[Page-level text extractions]
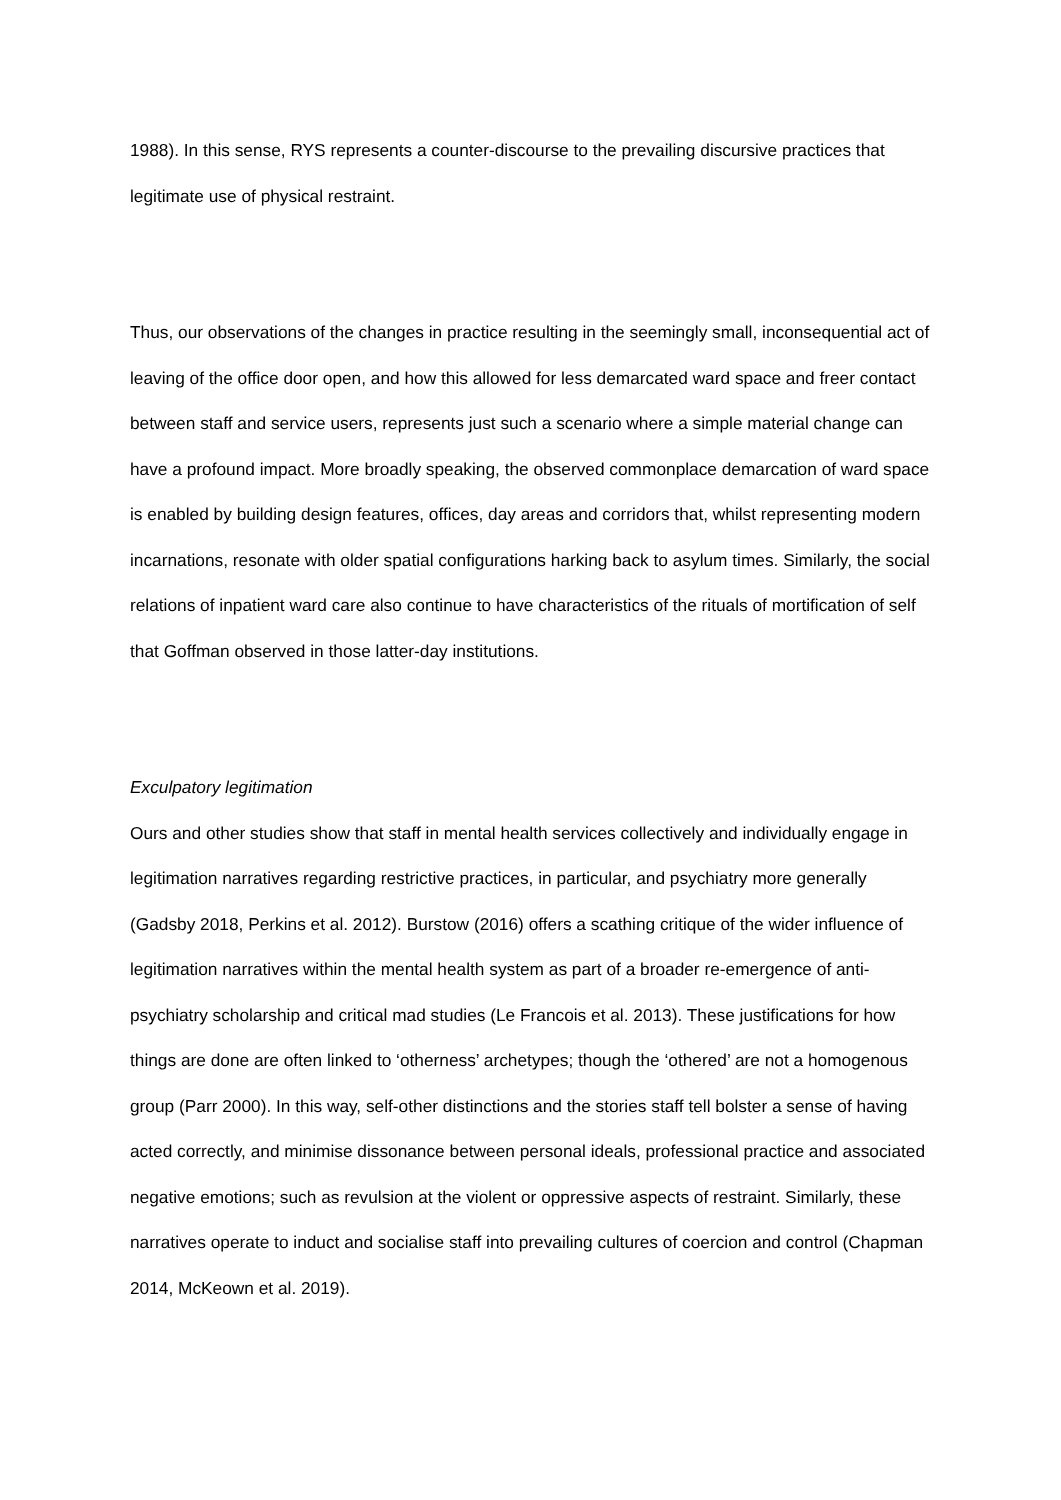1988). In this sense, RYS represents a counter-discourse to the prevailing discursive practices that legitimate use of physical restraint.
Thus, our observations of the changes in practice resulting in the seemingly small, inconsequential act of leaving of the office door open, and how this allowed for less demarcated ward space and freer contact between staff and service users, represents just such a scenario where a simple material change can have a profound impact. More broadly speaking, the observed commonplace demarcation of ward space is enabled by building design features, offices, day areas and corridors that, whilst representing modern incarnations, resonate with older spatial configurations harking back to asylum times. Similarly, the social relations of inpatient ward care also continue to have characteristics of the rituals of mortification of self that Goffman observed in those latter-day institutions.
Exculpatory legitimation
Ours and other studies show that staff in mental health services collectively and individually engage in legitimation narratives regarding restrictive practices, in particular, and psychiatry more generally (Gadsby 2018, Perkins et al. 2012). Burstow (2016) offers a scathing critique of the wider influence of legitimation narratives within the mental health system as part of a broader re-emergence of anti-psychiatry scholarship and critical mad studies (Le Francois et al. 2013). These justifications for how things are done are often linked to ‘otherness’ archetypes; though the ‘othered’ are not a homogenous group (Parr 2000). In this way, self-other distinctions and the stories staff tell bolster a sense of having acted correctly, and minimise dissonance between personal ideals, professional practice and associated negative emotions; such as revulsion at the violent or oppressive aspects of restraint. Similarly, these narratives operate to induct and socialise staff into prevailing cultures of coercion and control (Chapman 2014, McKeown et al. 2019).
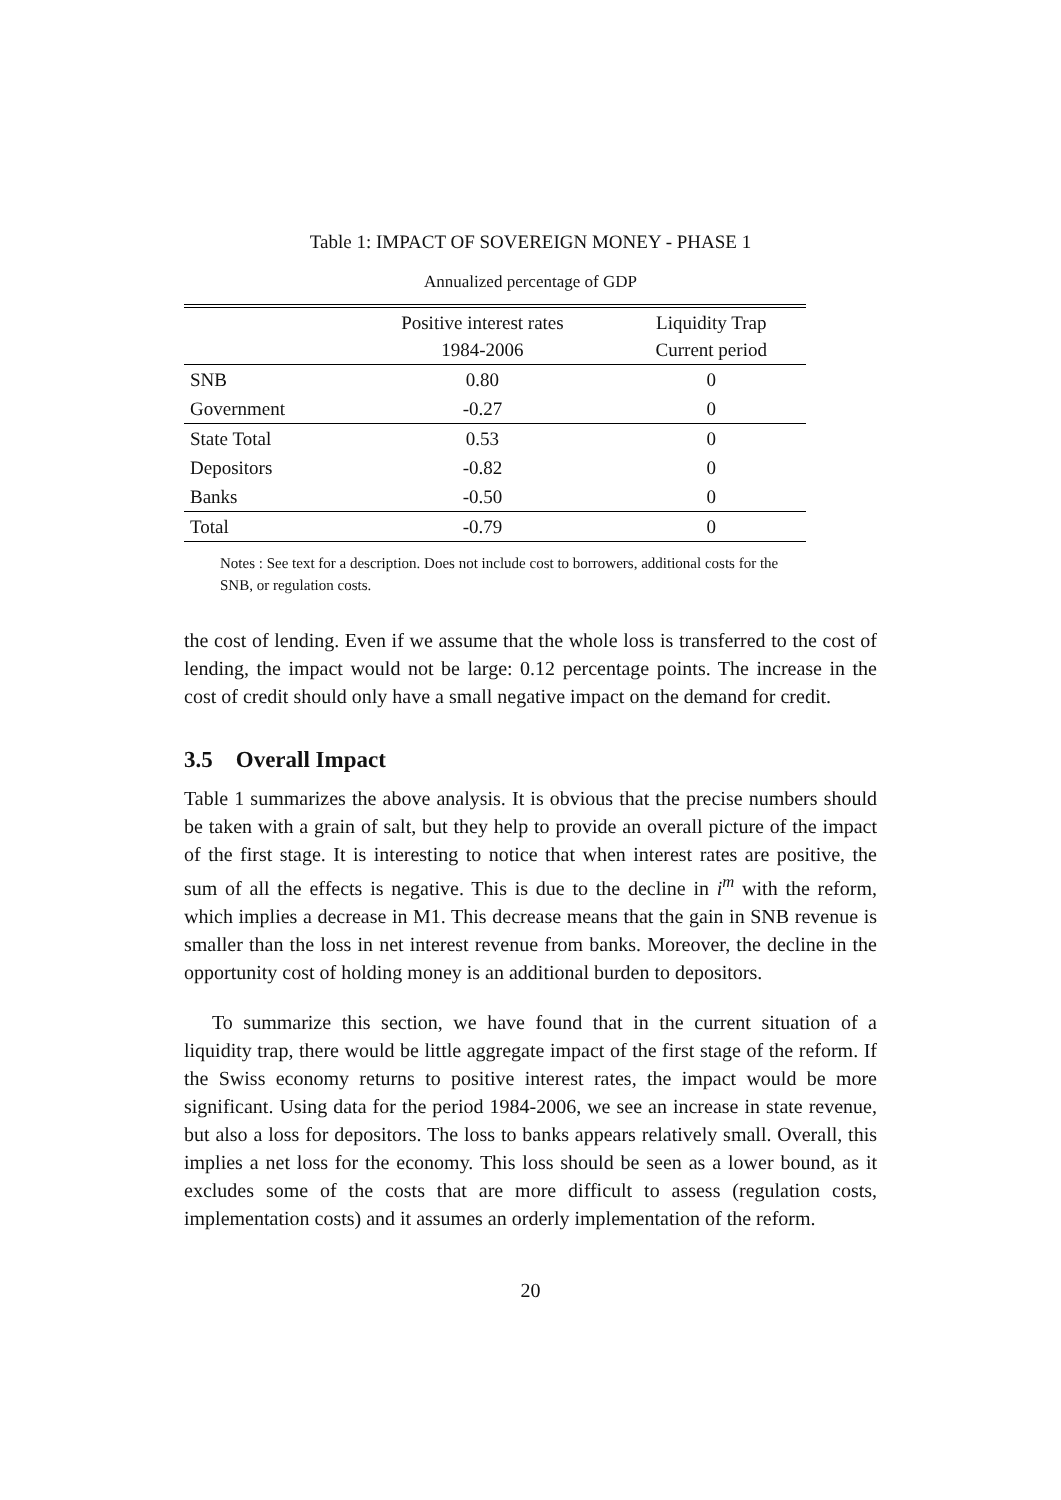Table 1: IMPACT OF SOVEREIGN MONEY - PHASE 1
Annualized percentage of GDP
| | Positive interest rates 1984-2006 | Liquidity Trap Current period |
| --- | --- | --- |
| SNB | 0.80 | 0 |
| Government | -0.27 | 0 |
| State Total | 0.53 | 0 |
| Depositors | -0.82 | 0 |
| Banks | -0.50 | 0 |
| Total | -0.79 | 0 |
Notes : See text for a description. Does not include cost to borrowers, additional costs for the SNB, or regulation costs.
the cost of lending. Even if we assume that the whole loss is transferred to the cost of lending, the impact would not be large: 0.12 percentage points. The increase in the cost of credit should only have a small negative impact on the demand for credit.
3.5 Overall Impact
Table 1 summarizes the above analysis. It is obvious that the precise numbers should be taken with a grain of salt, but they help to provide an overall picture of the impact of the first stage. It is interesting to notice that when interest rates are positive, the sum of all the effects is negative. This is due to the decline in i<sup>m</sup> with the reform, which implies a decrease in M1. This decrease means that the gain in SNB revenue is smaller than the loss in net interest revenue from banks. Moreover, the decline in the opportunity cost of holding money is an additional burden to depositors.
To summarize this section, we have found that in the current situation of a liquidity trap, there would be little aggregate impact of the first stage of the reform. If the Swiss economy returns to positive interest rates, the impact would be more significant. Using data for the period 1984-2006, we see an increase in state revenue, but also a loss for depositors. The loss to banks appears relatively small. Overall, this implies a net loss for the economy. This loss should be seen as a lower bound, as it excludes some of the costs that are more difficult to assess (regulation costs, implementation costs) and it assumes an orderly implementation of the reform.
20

• _ASSIGNMENT_
Report, from the entries above, each line where "first" is found.

• _OUTPUT OF THE EXERCISE_
Table 1 summarizes the above analysis. It is obvious that the precise numbers should be taken with a grain of salt, but they help to provide an overall picture of the impact of the first stage. It is interesting to notice that when interest rates are positive, the sum of all the effects is negative. This is due to the decline in i<sup>m</sup> with the reform, which implies a decrease in M1. This decrease means that the gain in SNB revenue is smaller than the loss in net interest revenue from banks. Moreover, the decline in the opportunity cost of holding money is an additional burden to depositors.
To summarize this section, we have found that in the current situation of a liquidity trap, there would be little aggregate impact of the first stage of the reform. If the Swiss economy returns to positive interest rates, the impact would be more significant. Using data for the period 1984-2006, we see an increase in state revenue, but also a loss for depositors. The loss to banks appears relatively small. Overall, this implies a net loss for the economy. This loss should be seen as a lower bound, as it excludes some of the costs that are more difficult to assess (regulation costs, implementation costs) and it assumes an orderly implementation of the reform.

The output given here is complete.